AS two of the most powerful figures in international sport united yesterday to call for an inquiry into allegations of drug abuse by American Olympic champions, it emerged that the key witness will be unavailable.

Robert Helmick, chairman of the US Olympic Committee during a period in which it is claimed that dozens of dope cheats escaped conviction, died hours after allegations were published earlier this week.

Dr Wade Exum, the director of drugs control at USOC from 1991 to 2000, made it clear that he would reveal 30,000 pages of what he claims are incriminating documents if he lost a court action for racial discrimnation against the organisation.

That case collapsed on April 9. Helmick subequently had a stroke, and died on April 15, the day on which the Exum files were made public.

Among 114 cases of positive dope findings to go unpunished were three for a stimulant in cold medication used by the 20th century's greatest athlete, nine-times Olympic champion Carl Lewis.

Lewis had matched the 1936 Berlin Olympic champion, Jesse Owens, by winning gold in the 100, 200 and 4 x 100m relay, plus the long jump, in Los Angeles. Banning him from the 1988 team in Seoul, denying his right to defend, would have humiliated America, and damaged sponsorship of the team, for whom he was an icon.

Helmick left in disgrace during his sixth year as USOC president, in September 1991, denying reports that he had accepted nearly $300,000 ''trafficking on his Olympic positions.'' He was later exposed. As a member of the IOC, Helmick was entitled to visit Olympic host candidate cities. When Birmingham was challenging Barcelona for the right to stage the 1992 Games, Helmick cashed in his first-class air fare without ever visiting the city.

It was during his tenure that Lewis and company escaped censure which would have changed the face of sporting history. Tellingly, Exum's predecessor, Dr Robert Voy, resigned for similar reasons.

Exum's dossier also shows that 1988 Olympic champions Joe DeLoach (200m) and Andre Phillips (400m hurdles) showd positive for stimulants. So, too, did tennis player Mary-Jo Fernandez, who won medals in 1992 and '96. Each received letters of warning, rather than the ban which international rules demanded.

USOC deny wrong-doing, and claim Exum was attempting to secure a $5.5m settlement in return for his silence.

When the case collapsed, Exum lodged his documents with the magazine Sports Illustrated and the Orange County Register, a newspaper which has published details this week.

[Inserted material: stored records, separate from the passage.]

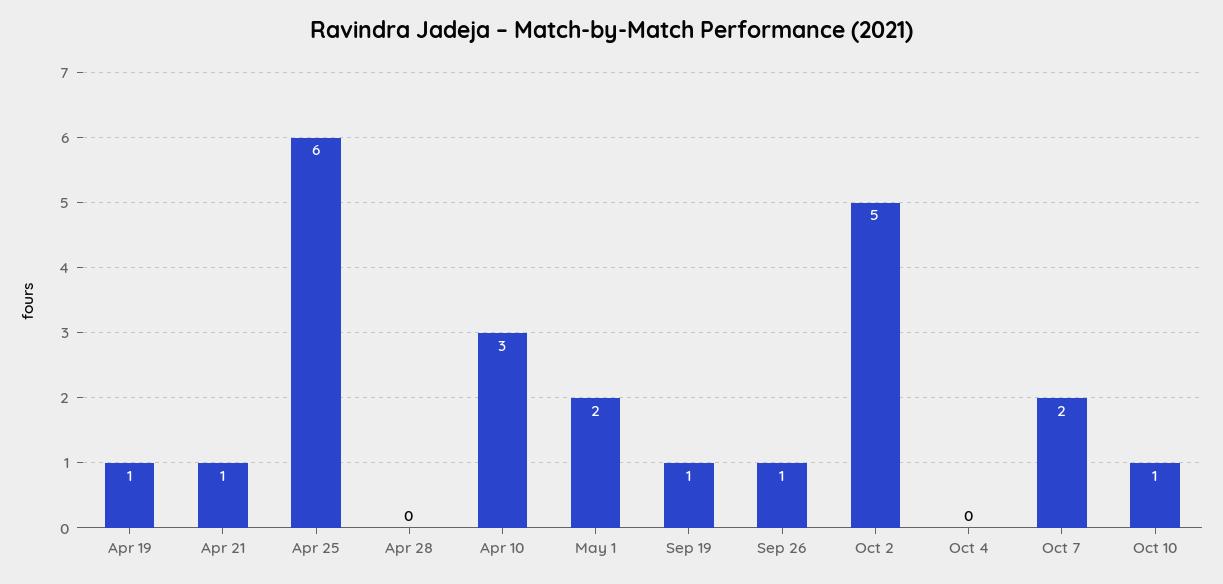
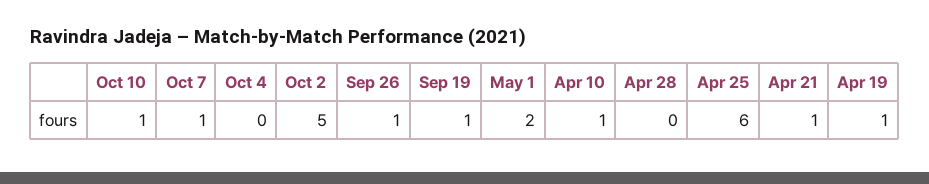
  {
    "Apr 19": 1,
    "Apr 21": 1,
    "Apr 25": 6,
    "Apr 28": 0,
-   "Apr 10": 3,
+   "Apr 10": 1,
    "May 1": 2,
    "Sep 19": 1,
    "Sep 26": 1,
    "Oct 2": 5,
    "Oct 4": 0,
-   "Oct 7": 2,
+   "Oct 7": 1,
    "Oct 10": 1
  }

Istvan Gyulai, secretary of the International Association of Athletics Federations, and Craig Reedie, a member of the International Olympic Committee, said yesterday that investigation of the allegations seemed appropriate.

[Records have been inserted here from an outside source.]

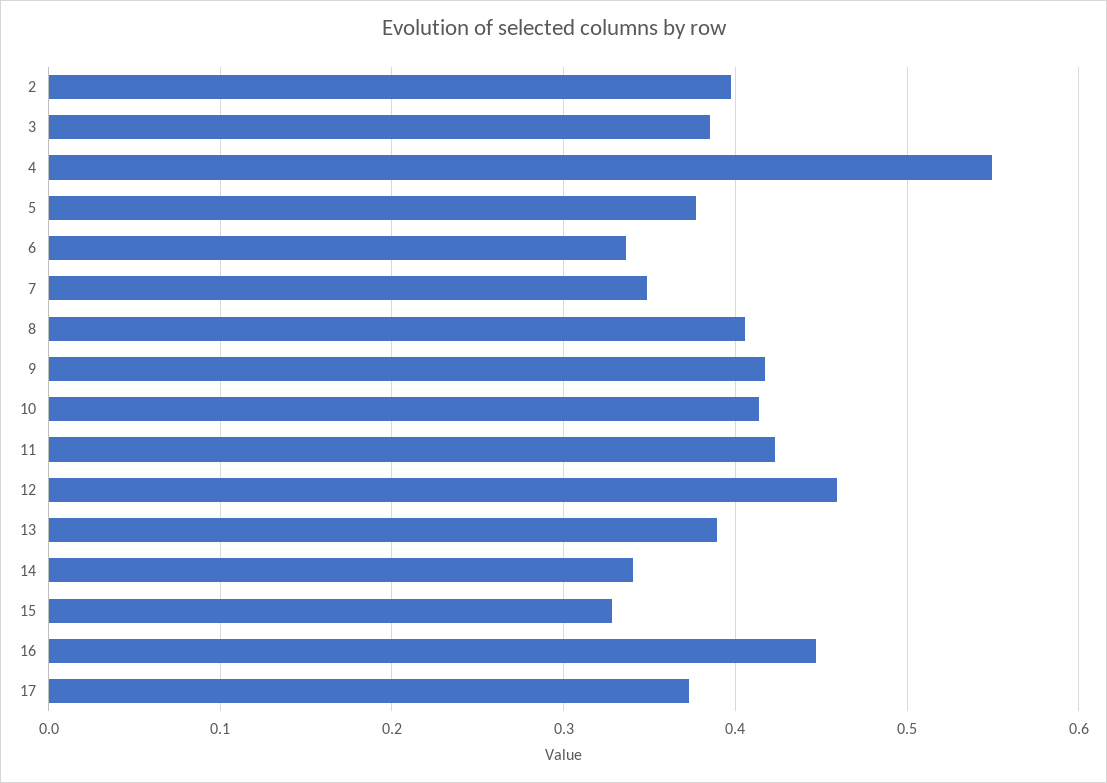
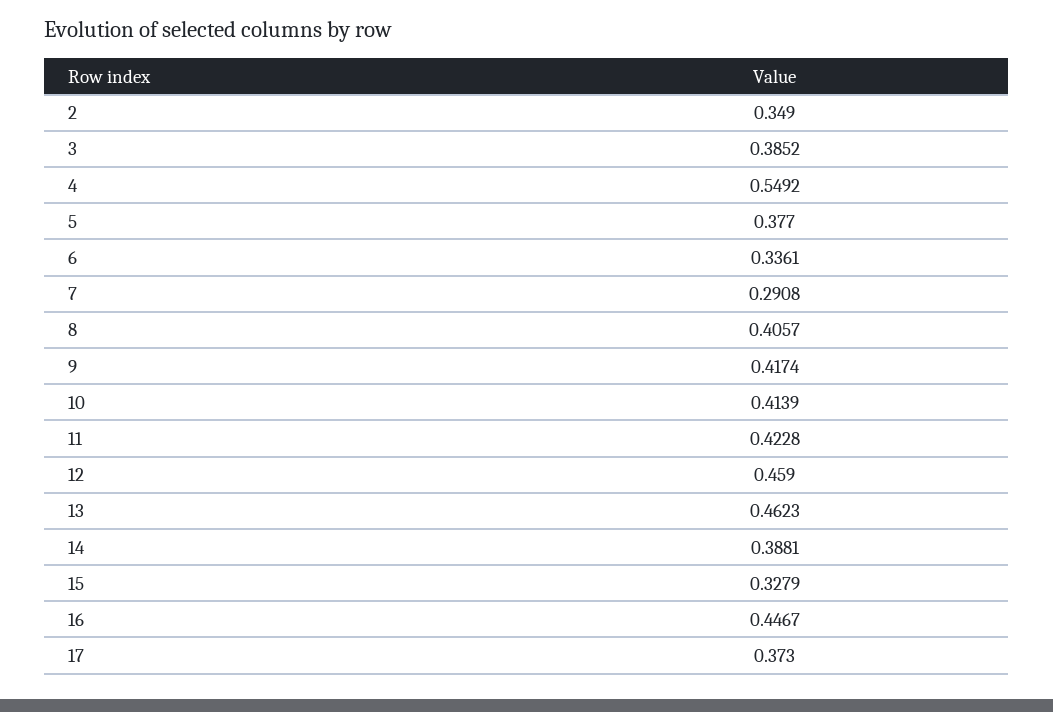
  {
-   "2": 0.4,
+   "2": 0.349,
    "3": 0.3852,
    "4": 0.5492,
    "5": 0.377,
    "6": 0.3361,
-   "7": 0.35,
+   "7": 0.2908,
    "8": 0.4057,
    "9": 0.4174,
    "10": 0.4139,
    "11": 0.4228,
    "12": 0.459,
-   "13": 0.39,
+   "13": 0.4623,
-   "14": 0.34,
+   "14": 0.3881,
    "15": 0.3279,
    "16": 0.4467,
    "17": 0.373
  }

Guylai said: ''I am always suspicious when someone has done a job for many years, and then later comes out with something like this. When the person has left, it does not have the highest level of motivation.

''If he had done it while in post, I'd have said this was a tough guy, yet if these allegations are proved to be facts, and that's a very big if, then the athletics world, and the sports world, needs an investigation.''

Reedie, chairman of the British Olympic Association and a retired Glasgow financial consultant, said: ''I agree with Istvan, but I agree with him as much for Carl Lewis as anybody else. If these allegations are not correct, the sooner they are cleared up, the better for those names and reputations.''

The 1988 Olympic 100m final now assumes even more infamous proportions. Ben Johnson was banned after it was proved that his victory had been steroid fueled. Lewis should not have been there and Linford Christie, promoted to bronze, ''was given the benefit of the doubt'' in a vote on whether to ban him over a stimulant he used. The delicately-boned Calvin Smith, world 200m record holder, who finished fourth and was awarded bronze, is perhaps the man who should have been king. The fifth and seventh-placed men, Dennis Mitchell and Desai Williams, were subsequently implicated in drugs.

Smith was somewhere in his home state of Alabama, but could not be traced yesterday.

Two years ago, Exum said on TV: ''I believe that we sent athletes to every Games that have been using performance-enhancing drugs."

Potential disclosures are legion. Cyclist Greg Strock rode for the US in the same year as six future Olympic athletes, including Tour de France winner Lance Armstrong. A prodigy at 17, Strock fell ill. It was thought he had Aids, then lymphatic cancer. It turned out to be a defective immune system. Strock quit and went to medical school. While studying steroids, he was alerted about Exum's files, and his suspicious were further aroused.

He was given pills and injections which he believes to have been banned drugs. USOC and USA Cycling deny this, but Strock has proceeded with an action against them. Coach Chris Carmichael, still Armstrong's mentor, is named in court documents. That case remains undecided.

''I believe we were being doped. We were being groomed,'' claims Strock.